Segment Start: Data shown

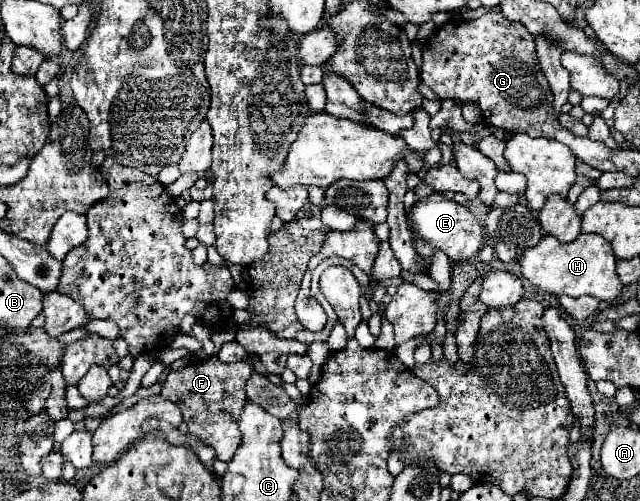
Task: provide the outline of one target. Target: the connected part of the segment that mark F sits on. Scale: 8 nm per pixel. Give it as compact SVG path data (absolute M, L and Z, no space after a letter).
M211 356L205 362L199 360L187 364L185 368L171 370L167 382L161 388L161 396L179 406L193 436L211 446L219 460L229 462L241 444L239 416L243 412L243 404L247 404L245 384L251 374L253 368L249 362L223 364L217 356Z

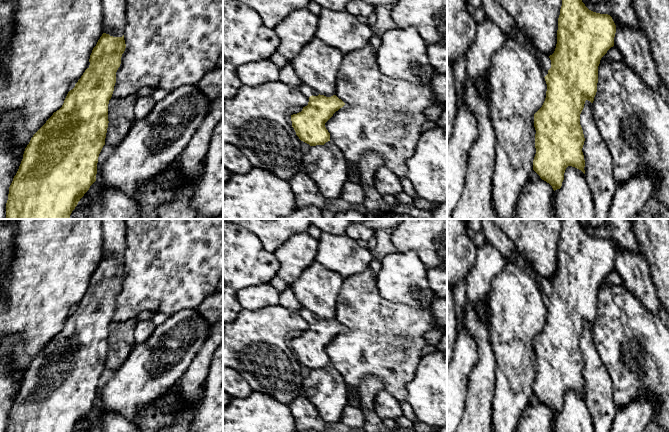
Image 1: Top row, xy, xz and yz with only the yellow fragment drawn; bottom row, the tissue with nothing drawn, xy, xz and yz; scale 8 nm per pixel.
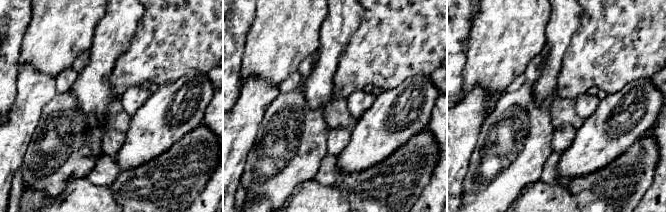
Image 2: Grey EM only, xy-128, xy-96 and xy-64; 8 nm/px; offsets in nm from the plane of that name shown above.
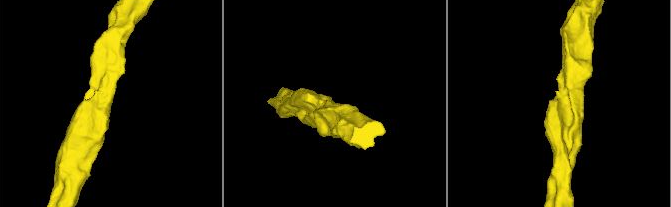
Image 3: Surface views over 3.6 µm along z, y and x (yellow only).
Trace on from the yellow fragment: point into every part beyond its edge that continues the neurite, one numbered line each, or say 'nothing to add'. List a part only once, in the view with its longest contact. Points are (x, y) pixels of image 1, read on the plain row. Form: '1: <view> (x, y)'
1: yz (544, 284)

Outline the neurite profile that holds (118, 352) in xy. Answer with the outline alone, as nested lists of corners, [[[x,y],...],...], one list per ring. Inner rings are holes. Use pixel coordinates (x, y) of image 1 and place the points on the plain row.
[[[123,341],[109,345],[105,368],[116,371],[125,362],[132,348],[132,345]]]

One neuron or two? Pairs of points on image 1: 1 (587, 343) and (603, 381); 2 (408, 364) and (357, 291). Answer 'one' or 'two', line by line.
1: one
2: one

Segment End: Data shown

Work to be completed – Whenever a line holds a picture, print that line without the picture. All other data must be output exactly.

Your solution –
Task: provide the outline of one target. Target: the connected part of the segment that mark F sits on. Scale: 8 nm per pixel. Give it as compact SVG path data (absolute M, L and Z, no space after a letter).
M211 356L205 362L199 360L187 364L185 368L171 370L167 382L161 388L161 396L179 406L193 436L211 446L219 460L229 462L241 444L239 416L243 412L243 404L247 404L245 384L251 374L253 368L249 362L223 364L217 356Z

Image 1: Top row, xy, xz and yz with only the yellow fragment drawn; bottom row, the tissue with nothing drawn, xy, xz and yz; scale 8 nm per pixel.
Image 2: Grey EM only, xy-128, xy-96 and xy-64; 8 nm/px; offsets in nm from the plane of that name shown above.
Image 3: Surface views over 3.6 µm along z, y and x (yellow only).
Trace on from the yellow fragment: point into every part beyond its edge that continues the neurite, one numbered line each, or say 'nothing to add'. List a part only once, in the view with its longest contact. Points are (x, y) pixels of image 1, read on the plain row. Form: '1: <view> (x, y)'
1: yz (544, 284)

Outline the neurite profile that holds (118, 352) in xy. Answer with the outline alone, as nested lists of corners, [[[x,y],...],...], one list per ring. Inner rings are holes. Use pixel coordinates (x, y) of image 1 and place the points on the plain row.
[[[123,341],[109,345],[105,368],[116,371],[125,362],[132,348],[132,345]]]

One neuron or two? Pairs of points on image 1: 1 (587, 343) and (603, 381); 2 (408, 364) and (357, 291). Answer 'one' or 'two', line by line.
1: one
2: one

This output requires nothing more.